[TEXT PASSAGE]

Saturday, July 21, 2012

The Sea, The Sea

July 17, 2012 – The Sea, The Sea

I go up to the Pilot Deck to sit and watch the sunset. To wait for the stars to come out. I take a book along just for company. In between sentences I stare out at the water. We’re in the Gulf of Mexico and the water is calm. Softly rocking, gently waving, lightly pushing us onward. Even though we left port in Houston less than twenty hours before and are moving at a slow and steady 16.6 knots per hour, there’s no land in sight. Not that my eyes can see. All around me is blue. Light blue. Dark blue. Steel blue. Aqua blue. Aqua marine blue. Green blue. Blue green blue. Slate blue. Ultramarine blue. Gray blue. Blueberry blue. And that’s just the colors in the sea, count the sky and I don’t know what else to add; baby blue, sky blue, periwinkle blue? I need a color wheel, a hue chart.

[/TEXT PASSAGE]

▶ WHAT THIS EXERCISE ASKS:
(1) In the Gulf of Mexico passage, copy the text starting with "Saturday, July 21, 2012" and going on through "a hue chart.".
(2) In the Gulf of Mexico passage, where does the writer go to watch the sunset?
(3) Go on with the Gulf of Mexico passage from where it stops.
The entries that follow have nothing to do with the Gulf of Mexico passage.

[DATA UNDER STUDY]

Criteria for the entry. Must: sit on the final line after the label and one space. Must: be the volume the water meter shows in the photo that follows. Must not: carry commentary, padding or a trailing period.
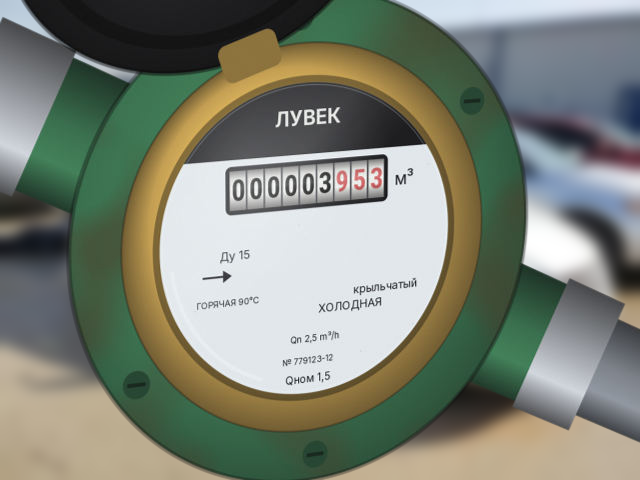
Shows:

[/DATA UNDER STUDY]
[DATA UNDER STUDY]

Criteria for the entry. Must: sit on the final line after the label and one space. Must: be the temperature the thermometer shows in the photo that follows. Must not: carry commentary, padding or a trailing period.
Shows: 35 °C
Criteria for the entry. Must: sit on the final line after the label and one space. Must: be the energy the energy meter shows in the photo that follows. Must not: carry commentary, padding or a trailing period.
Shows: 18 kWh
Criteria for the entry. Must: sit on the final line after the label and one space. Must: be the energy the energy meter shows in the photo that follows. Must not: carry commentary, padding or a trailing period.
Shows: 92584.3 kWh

[/DATA UNDER STUDY]
[DATA UNDER STUDY]

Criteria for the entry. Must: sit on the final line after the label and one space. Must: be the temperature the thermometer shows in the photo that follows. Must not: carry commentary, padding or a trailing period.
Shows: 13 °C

[/DATA UNDER STUDY]

▶ RESPONSES FOR EACH TASK:
(1)
Saturday, July 21, 2012

The Sea, The Sea

July 17, 2012 – The Sea, The Sea

I go up to the Pilot Deck to sit and watch the sunset. To wait for the stars to come out. I take a book along just for company. In between sentences I stare out at the water. We’re in the Gulf of Mexico and the water is calm. Softly rocking, gently waving, lightly pushing us onward. Even though we left port in Houston less than twenty hours before and are moving at a slow and steady 16.6 knots per hour, there’s no land in sight. Not that my eyes can see. All around me is blue. Light blue. Dark blue. Steel blue. Aqua blue. Aqua marine blue. Green blue. Blue green blue. Slate blue. Ultramarine blue. Gray blue. Blueberry blue. And that’s just the colors in the sea, count the sky and I don’t know what else to add; baby blue, sky blue, periwinkle blue? I need a color wheel, a hue chart.

(2) The Pilot Deck.

(3)
Some fluffy, halfhearted clouds try to break up the blue with limited success because they’re also tinged, lined, and shaded blue.

The air around me buzzes warm enough that I don’t need a jacket, but it’s cooled off from the strongest heat of the sun (which I’d basked in). A pleasant temperature. The ship’s engine hums, constant and comforting. White noise that doesn’t distract. The day’s work is done so there is no noisy rusting or chipping coming from decks below or above. Just me, the ship’s engine, the sea, the sky and my book.

I’ll sit here until the darkness hovers thick around me like a blanket. This peace is what I’ve wanted for so long. Solitude. Quiet. Peace, peace, peace.

But, as is so often the case with peace, it doesn’t last forever.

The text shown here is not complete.